On Tuesday, 4 December 2018 at 15:59:46 -0500, Paul Winalski wrote:
On 12/4/18, Paul Winalski
<paul.winalski(a)gmail.com> wrote:
Over the years GEM was targeted to MIPS, PRISM, Alpha, and Itanium
machine architectures, and VMS, Unix, Linux, and Windows NT operating
systems. We were working on x86 when Compaq sold the Alpha
architecture and its engineering team (including GEM) to Intel.
I forgot one: Tandem NonStop OS on Alpha, which was under development
at Compaq at the time that Compaq decided to sell off the Alpha
technology to Intel.
Was this a start-from-scratch operation?
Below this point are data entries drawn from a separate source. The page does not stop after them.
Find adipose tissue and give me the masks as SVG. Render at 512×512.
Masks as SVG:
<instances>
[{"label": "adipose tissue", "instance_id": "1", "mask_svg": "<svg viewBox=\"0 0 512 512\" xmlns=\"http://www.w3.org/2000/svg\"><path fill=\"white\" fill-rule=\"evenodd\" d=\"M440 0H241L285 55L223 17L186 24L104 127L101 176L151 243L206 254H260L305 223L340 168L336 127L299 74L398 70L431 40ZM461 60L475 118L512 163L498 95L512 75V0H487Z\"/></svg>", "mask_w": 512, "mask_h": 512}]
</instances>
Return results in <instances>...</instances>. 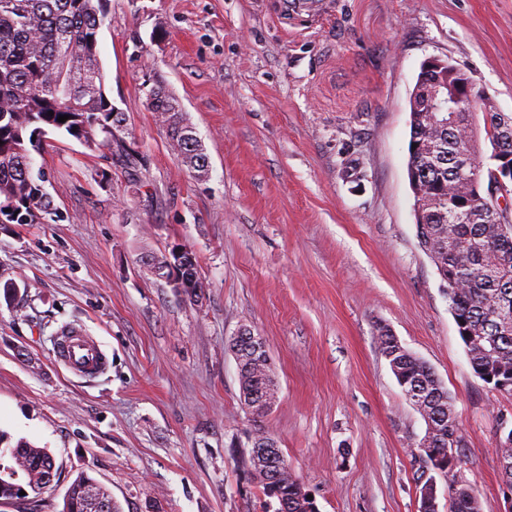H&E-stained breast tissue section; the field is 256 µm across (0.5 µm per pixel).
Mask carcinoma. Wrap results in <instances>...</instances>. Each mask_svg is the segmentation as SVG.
<instances>
[{"label": "carcinoma", "instance_id": "1", "mask_svg": "<svg viewBox=\"0 0 512 512\" xmlns=\"http://www.w3.org/2000/svg\"><path fill=\"white\" fill-rule=\"evenodd\" d=\"M109 0H0V223L29 224L55 215L43 167L32 152L51 132L84 140L89 149L112 147V130L122 127L123 113L112 104L99 58L100 30L112 24ZM148 109L167 126L172 146L197 177L209 163L195 128L163 84L146 91ZM477 102L457 103L458 112L441 121L439 112L410 109L407 173L412 186L416 237L440 277L451 279L448 310L457 326L473 337L465 344L475 375L512 395V222L496 223L495 212L469 197L471 172L460 166L477 127ZM67 115L64 122L57 121ZM503 121L498 149L512 152V113L491 112ZM380 354L396 368L397 383L416 410L440 431L438 452L460 448L455 399L433 368L407 349L387 329L377 336ZM240 389L272 397L264 362L244 360ZM26 481L14 482L0 472V501H32L52 488L45 478L51 453L27 441L15 444ZM250 448L242 458L245 477L256 483L274 512H318L303 483L284 459L273 457L264 471L256 469ZM503 481L512 489V444H499ZM448 512H481L476 481L468 478L460 459L448 467ZM25 495H20V491ZM61 512H120L112 496L93 478L81 474L69 486Z\"/></svg>", "mask_w": 512, "mask_h": 512}]
</instances>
The original Tandem OS
(called Guardian at the time) was written in Tandem's TAL (Transaction
Application Language, amongst other productions), a vague evolution of
HP's SPL that looked more like Algol, starting in about 1974. That is
also the earliest I know of an operating system being implemented
entirely in a high level language.
When Tandem started using other architectures (MIPS) in the late 1980s
we discussed translating the whole thing to C. I was asked to write a
99% translator (maintaining comments and such), and failed.
I lost track of the system after that, but it seems surprising that
they would have started again from scratch.